Content starts

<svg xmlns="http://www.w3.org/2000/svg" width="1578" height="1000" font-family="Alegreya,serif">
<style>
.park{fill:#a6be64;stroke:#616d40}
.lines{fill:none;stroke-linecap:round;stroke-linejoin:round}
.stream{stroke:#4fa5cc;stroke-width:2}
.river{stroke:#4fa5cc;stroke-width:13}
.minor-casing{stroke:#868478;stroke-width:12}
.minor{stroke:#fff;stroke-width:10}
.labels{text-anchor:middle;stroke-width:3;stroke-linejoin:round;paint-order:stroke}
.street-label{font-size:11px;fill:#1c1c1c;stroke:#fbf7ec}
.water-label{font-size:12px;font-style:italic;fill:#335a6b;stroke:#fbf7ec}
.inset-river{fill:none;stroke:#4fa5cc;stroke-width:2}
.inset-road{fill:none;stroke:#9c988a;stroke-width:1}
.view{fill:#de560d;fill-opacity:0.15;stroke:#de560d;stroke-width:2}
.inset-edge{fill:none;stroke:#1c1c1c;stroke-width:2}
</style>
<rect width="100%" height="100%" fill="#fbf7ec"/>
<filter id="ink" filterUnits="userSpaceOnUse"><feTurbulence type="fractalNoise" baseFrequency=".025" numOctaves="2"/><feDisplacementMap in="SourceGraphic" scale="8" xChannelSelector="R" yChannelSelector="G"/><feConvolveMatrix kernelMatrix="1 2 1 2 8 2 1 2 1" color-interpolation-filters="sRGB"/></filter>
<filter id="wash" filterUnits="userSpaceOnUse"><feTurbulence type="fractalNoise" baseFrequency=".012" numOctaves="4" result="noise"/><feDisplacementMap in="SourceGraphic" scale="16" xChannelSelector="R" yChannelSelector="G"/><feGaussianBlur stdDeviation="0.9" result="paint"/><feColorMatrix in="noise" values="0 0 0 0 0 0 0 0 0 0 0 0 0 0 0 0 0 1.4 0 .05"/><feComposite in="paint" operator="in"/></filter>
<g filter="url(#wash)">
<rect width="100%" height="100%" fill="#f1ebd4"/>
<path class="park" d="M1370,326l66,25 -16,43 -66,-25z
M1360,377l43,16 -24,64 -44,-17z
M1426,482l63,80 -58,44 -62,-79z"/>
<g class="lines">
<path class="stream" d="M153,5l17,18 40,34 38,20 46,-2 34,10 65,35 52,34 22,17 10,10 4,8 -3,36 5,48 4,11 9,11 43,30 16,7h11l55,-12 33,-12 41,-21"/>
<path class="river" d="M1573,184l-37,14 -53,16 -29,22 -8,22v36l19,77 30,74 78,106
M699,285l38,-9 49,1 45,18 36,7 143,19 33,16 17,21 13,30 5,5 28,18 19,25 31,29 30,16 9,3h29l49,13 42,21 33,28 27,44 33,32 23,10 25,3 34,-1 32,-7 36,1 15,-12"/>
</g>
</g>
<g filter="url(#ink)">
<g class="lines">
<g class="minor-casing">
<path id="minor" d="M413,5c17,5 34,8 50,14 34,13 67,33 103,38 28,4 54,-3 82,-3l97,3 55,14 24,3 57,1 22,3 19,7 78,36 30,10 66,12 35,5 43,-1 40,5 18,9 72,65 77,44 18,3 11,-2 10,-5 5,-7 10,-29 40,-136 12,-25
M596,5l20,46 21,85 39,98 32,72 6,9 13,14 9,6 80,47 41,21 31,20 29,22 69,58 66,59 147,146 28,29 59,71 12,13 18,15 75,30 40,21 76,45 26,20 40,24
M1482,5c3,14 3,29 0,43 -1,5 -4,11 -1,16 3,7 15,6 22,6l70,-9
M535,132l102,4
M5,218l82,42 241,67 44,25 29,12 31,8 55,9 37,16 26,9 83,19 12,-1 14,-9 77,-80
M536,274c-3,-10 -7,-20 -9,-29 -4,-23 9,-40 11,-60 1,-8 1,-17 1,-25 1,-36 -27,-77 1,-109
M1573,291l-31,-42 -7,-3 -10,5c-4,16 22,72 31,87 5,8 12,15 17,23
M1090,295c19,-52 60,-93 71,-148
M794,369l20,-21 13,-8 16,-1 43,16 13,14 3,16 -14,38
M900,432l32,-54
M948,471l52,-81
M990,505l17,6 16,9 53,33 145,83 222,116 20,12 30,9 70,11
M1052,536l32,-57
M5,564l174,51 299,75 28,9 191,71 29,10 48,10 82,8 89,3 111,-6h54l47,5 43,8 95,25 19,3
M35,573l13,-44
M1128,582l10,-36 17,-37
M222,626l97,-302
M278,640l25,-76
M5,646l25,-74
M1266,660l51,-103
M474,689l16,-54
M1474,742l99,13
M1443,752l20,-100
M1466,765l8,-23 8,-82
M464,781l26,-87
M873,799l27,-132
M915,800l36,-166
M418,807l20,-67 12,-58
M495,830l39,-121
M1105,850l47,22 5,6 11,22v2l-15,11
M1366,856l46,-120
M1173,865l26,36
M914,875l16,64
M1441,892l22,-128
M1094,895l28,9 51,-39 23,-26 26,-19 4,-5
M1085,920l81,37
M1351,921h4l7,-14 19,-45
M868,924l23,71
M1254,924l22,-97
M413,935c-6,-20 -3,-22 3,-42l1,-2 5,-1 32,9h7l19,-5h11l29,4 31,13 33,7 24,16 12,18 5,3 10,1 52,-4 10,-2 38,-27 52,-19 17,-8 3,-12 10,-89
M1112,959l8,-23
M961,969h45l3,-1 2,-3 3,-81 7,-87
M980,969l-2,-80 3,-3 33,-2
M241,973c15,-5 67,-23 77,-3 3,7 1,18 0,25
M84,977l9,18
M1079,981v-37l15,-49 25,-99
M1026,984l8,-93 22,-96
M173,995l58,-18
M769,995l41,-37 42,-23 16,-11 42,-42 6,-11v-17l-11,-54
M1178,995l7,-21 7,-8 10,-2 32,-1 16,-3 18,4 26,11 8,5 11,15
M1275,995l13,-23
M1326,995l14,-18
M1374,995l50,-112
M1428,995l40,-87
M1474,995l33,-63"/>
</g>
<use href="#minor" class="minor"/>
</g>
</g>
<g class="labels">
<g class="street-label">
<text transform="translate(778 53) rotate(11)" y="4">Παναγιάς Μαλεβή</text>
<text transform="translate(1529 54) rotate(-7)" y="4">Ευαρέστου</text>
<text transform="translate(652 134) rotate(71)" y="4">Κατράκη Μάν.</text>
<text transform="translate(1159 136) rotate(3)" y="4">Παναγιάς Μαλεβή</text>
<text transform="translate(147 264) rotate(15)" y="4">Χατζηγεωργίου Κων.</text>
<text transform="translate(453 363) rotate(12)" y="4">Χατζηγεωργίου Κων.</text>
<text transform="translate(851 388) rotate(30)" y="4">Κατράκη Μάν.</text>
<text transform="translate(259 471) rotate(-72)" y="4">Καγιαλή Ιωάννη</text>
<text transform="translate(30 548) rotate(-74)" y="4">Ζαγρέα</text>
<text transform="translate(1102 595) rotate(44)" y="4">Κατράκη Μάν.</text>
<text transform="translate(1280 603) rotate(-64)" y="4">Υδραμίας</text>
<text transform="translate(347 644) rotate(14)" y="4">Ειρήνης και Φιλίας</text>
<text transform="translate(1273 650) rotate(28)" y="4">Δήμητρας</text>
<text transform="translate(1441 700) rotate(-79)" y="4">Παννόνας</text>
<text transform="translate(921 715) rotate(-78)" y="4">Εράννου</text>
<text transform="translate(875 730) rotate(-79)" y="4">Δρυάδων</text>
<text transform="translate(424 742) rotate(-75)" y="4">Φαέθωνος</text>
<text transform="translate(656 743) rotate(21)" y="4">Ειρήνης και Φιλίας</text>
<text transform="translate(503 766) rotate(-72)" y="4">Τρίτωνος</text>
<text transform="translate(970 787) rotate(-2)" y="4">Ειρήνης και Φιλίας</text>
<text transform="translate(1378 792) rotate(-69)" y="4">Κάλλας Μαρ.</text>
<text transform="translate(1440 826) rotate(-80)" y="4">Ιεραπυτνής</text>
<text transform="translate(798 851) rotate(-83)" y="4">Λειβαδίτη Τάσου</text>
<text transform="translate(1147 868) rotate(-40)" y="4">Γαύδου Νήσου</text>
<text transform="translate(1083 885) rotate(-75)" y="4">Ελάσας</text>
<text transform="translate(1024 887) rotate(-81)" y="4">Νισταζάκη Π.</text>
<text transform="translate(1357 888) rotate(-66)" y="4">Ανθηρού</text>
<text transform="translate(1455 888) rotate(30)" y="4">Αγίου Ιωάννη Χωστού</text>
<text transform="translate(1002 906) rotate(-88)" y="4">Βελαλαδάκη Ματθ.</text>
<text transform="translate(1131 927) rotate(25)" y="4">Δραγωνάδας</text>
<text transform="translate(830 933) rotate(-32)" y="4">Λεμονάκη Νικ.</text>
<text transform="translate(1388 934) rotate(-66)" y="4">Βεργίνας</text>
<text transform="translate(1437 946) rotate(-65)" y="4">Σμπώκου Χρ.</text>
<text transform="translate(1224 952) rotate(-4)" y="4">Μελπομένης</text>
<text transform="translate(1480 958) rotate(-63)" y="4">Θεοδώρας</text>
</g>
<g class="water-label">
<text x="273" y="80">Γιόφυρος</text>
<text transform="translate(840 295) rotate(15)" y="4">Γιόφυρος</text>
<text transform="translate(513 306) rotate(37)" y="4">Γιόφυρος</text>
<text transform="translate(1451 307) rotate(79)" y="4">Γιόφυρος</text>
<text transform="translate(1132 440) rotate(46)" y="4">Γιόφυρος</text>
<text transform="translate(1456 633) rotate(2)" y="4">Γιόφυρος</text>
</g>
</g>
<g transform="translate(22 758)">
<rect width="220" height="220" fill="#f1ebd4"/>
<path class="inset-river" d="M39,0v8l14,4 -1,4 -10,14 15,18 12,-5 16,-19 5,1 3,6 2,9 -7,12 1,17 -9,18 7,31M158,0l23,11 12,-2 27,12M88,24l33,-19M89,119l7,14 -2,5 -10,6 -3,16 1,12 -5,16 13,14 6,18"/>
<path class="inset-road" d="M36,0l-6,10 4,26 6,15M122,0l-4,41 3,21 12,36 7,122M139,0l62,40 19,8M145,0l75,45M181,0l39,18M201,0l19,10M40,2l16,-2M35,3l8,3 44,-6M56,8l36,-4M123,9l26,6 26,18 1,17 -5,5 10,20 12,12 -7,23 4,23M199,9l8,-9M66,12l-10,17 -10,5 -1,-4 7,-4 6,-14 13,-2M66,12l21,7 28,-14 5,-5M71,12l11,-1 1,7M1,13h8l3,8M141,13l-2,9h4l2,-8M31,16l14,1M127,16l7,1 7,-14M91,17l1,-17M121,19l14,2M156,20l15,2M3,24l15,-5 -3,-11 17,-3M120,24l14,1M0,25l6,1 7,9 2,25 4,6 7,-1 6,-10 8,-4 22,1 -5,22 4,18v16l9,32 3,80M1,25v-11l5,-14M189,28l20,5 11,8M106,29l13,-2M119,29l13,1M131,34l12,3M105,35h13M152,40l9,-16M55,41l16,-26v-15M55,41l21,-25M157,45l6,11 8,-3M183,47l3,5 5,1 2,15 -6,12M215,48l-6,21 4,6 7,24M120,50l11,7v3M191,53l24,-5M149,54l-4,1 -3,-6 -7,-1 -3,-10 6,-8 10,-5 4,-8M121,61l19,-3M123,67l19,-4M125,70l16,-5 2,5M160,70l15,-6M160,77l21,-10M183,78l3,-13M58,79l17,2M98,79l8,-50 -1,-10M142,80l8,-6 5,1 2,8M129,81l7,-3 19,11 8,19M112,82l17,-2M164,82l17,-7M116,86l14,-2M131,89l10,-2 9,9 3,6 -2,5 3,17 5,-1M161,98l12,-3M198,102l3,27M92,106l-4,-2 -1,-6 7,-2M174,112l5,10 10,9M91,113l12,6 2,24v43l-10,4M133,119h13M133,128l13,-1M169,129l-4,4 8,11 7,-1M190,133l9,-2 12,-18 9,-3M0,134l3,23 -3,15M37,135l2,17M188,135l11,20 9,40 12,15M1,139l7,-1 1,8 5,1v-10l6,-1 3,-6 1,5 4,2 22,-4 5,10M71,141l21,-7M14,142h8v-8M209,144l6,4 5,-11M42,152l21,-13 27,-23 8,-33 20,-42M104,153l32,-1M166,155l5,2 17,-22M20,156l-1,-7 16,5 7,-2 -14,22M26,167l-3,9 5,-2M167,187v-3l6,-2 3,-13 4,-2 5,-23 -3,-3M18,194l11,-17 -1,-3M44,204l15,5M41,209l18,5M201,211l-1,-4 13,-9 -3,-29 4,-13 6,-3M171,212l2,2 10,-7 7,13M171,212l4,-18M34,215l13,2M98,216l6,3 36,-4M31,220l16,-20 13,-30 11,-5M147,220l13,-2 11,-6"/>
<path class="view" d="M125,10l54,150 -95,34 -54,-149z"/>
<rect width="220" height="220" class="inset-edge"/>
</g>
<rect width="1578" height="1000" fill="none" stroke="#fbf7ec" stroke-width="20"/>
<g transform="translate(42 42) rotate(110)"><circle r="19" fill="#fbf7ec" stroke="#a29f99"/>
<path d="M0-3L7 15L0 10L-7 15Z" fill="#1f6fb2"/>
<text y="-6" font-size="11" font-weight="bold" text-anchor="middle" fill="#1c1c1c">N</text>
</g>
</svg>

Content ends

Your answer should consist of the lines from the line with "0 0 0 0 1.4" to the line with "M1105,850l47,22 5,6 11,22v2l-15,11" above, repeated exactly, both ends included.

<filter id="wash" filterUnits="userSpaceOnUse"><feTurbulence type="fractalNoise" baseFrequency=".012" numOctaves="4" result="noise"/><feDisplacementMap in="SourceGraphic" scale="16" xChannelSelector="R" yChannelSelector="G"/><feGaussianBlur stdDeviation="0.9" result="paint"/><feColorMatrix in="noise" values="0 0 0 0 0 0 0 0 0 0 0 0 0 0 0 0 0 1.4 0 .05"/><feComposite in="paint" operator="in"/></filter>
<g filter="url(#wash)">
<rect width="100%" height="100%" fill="#f1ebd4"/>
<path class="park" d="M1370,326l66,25 -16,43 -66,-25z
M1360,377l43,16 -24,64 -44,-17z
M1426,482l63,80 -58,44 -62,-79z"/>
<g class="lines">
<path class="stream" d="M153,5l17,18 40,34 38,20 46,-2 34,10 65,35 52,34 22,17 10,10 4,8 -3,36 5,48 4,11 9,11 43,30 16,7h11l55,-12 33,-12 41,-21"/>
<path class="river" d="M1573,184l-37,14 -53,16 -29,22 -8,22v36l19,77 30,74 78,106
M699,285l38,-9 49,1 45,18 36,7 143,19 33,16 17,21 13,30 5,5 28,18 19,25 31,29 30,16 9,3h29l49,13 42,21 33,28 27,44 33,32 23,10 25,3 34,-1 32,-7 36,1 15,-12"/>
</g>
</g>
<g filter="url(#ink)">
<g class="lines">
<g class="minor-casing">
<path id="minor" d="M413,5c17,5 34,8 50,14 34,13 67,33 103,38 28,4 54,-3 82,-3l97,3 55,14 24,3 57,1 22,3 19,7 78,36 30,10 66,12 35,5 43,-1 40,5 18,9 72,65 77,44 18,3 11,-2 10,-5 5,-7 10,-29 40,-136 12,-25
M596,5l20,46 21,85 39,98 32,72 6,9 13,14 9,6 80,47 41,21 31,20 29,22 69,58 66,59 147,146 28,29 59,71 12,13 18,15 75,30 40,21 76,45 26,20 40,24
M1482,5c3,14 3,29 0,43 -1,5 -4,11 -1,16 3,7 15,6 22,6l70,-9
M535,132l102,4
M5,218l82,42 241,67 44,25 29,12 31,8 55,9 37,16 26,9 83,19 12,-1 14,-9 77,-80
M536,274c-3,-10 -7,-20 -9,-29 -4,-23 9,-40 11,-60 1,-8 1,-17 1,-25 1,-36 -27,-77 1,-109
M1573,291l-31,-42 -7,-3 -10,5c-4,16 22,72 31,87 5,8 12,15 17,23
M1090,295c19,-52 60,-93 71,-148
M794,369l20,-21 13,-8 16,-1 43,16 13,14 3,16 -14,38
M900,432l32,-54
M948,471l52,-81
M990,505l17,6 16,9 53,33 145,83 222,116 20,12 30,9 70,11
M1052,536l32,-57
M5,564l174,51 299,75 28,9 191,71 29,10 48,10 82,8 89,3 111,-6h54l47,5 43,8 95,25 19,3
M35,573l13,-44
M1128,582l10,-36 17,-37
M222,626l97,-302
M278,640l25,-76
M5,646l25,-74
M1266,660l51,-103
M474,689l16,-54
M1474,742l99,13
M1443,752l20,-100
M1466,765l8,-23 8,-82
M464,781l26,-87
M873,799l27,-132
M915,800l36,-166
M418,807l20,-67 12,-58
M495,830l39,-121
M1105,850l47,22 5,6 11,22v2l-15,11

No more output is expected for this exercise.